Black Belt, Dan 5: Kubernetes Operator

Automation in the IT landscape is a long-term goal. With tools such as Puppet, Chef or Ansible, the operator takes the approach of leaving recurring processes to the computer. Or roll out predefined states of environments in the data center. Since DevOps at the latest, however, the entire value chain and the life cycle of an application must always be considered.

Posted by on July 10, 2020 · 4 mins read

The problem with all kinds of automation tools is that you first have to learn the tools in order to be able to use them for the actual task, such as installing an application or a database. Over the time, you also take care of the life cycle of these tools. New releases appear, with new functions and new syntax. Remember: You just wanted to install the application ?!

Once you get involved with Kubernetes, you quickly become familiar with the syntax of the resource files, like Deployment or a Pod . With kubectl it is also made easy for the user in which format he would like to see his output; json, yaml, plain. The information provided is always the same: metadata, specs, status. How would it be if applications were now provided in the same format ??? . With Custom Resource Defintion ( CRD) you can extend the Kubernetes API with your own application. For example in the form: mydatabase.mysql.mycompany.com. In addition to the metadata such as resource name and namespace, you could specify the database type and size in Specs. Welcome to the wonderful world of Kubernetes Operator .

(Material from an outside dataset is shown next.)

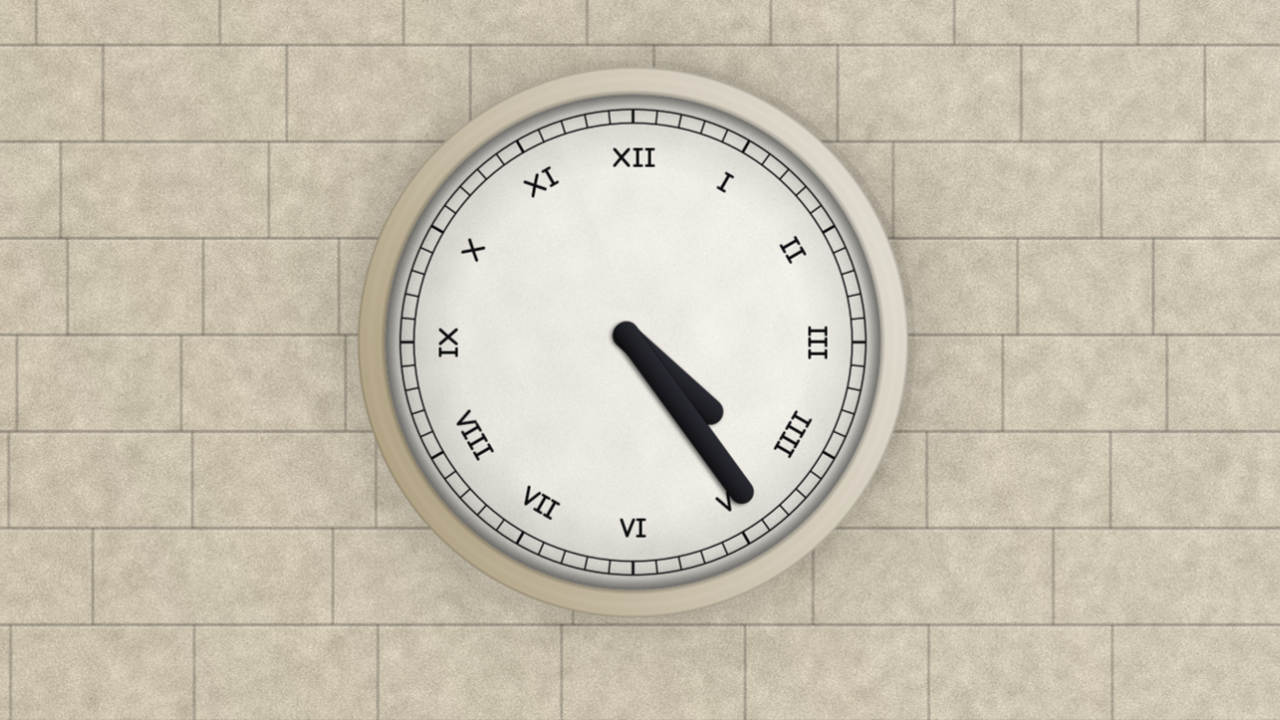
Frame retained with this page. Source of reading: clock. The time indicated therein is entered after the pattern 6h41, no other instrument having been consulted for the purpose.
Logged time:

If application resources are defined as CRD in Kubernetes, something should of course also be done with it. If a MySQL database is defined, it should best be made real. There is also the Operator, a program in a POD, which practically translates the logic of the CRD into the landscape, i.e. creates a MySQL database with the defined parameters. There are operators in Helm, Ansible and Go programming . However, there are also shell operators or one in Terraform . All operators should be sufficient for automated installation and configuration, level 1. But now it goes on.

In level 2, an application, such as a MySQL database, should be upgradeable. So I can update an instance without there being a service impairment. There would be some effort involved with the shell operator. Let’s go straight to Level 3: The full life cycle of the application is already required: storage management, backup, recovery in the event of an error. Most Operators are doing away with the sails here, because programming something like this from zero onwards is very time-consuming. Well built Ansible modules can do that. Or operators in Go, on behalf of existing program libraries such as an S3 backend for backups.

Level 4 has metrics ready for monitoring and alarming. Log file evaluation can also be found here, combined with an analysis of the workload of the application. 3th party tools are usually used here, but it is required that the application itself has these capabilities.

It ends in level 5 with the evaluation of the data from the previous level in order to be able to scale the application or to repair it in the event of a failure. So the application should do it itself. There are just a handful of them on the operatorhub.io marketplace, but be careful: the list is not exhaustive there. There is also a extensive collection listed on Github. The quality can always be checked according to the criteria of the Operator Capability Level .

A somewhat deeper introduction with practical instructions can be found in ansible-otc-operator . ansible-otc is an earlier toolset by me to create resources in the Open Telekom Cloud with Ansible-Playbooks. The approach was event-based and is certainly outdated today. I still used it to build a Kubernetes Operator for that. If you are familiar with Ansible, you will quickly find your way around with the associated operator, especially since the operator-sdk can automatically generate the code. More on this in my example on ansible-otc-operator. Enjoy the reading and try it out.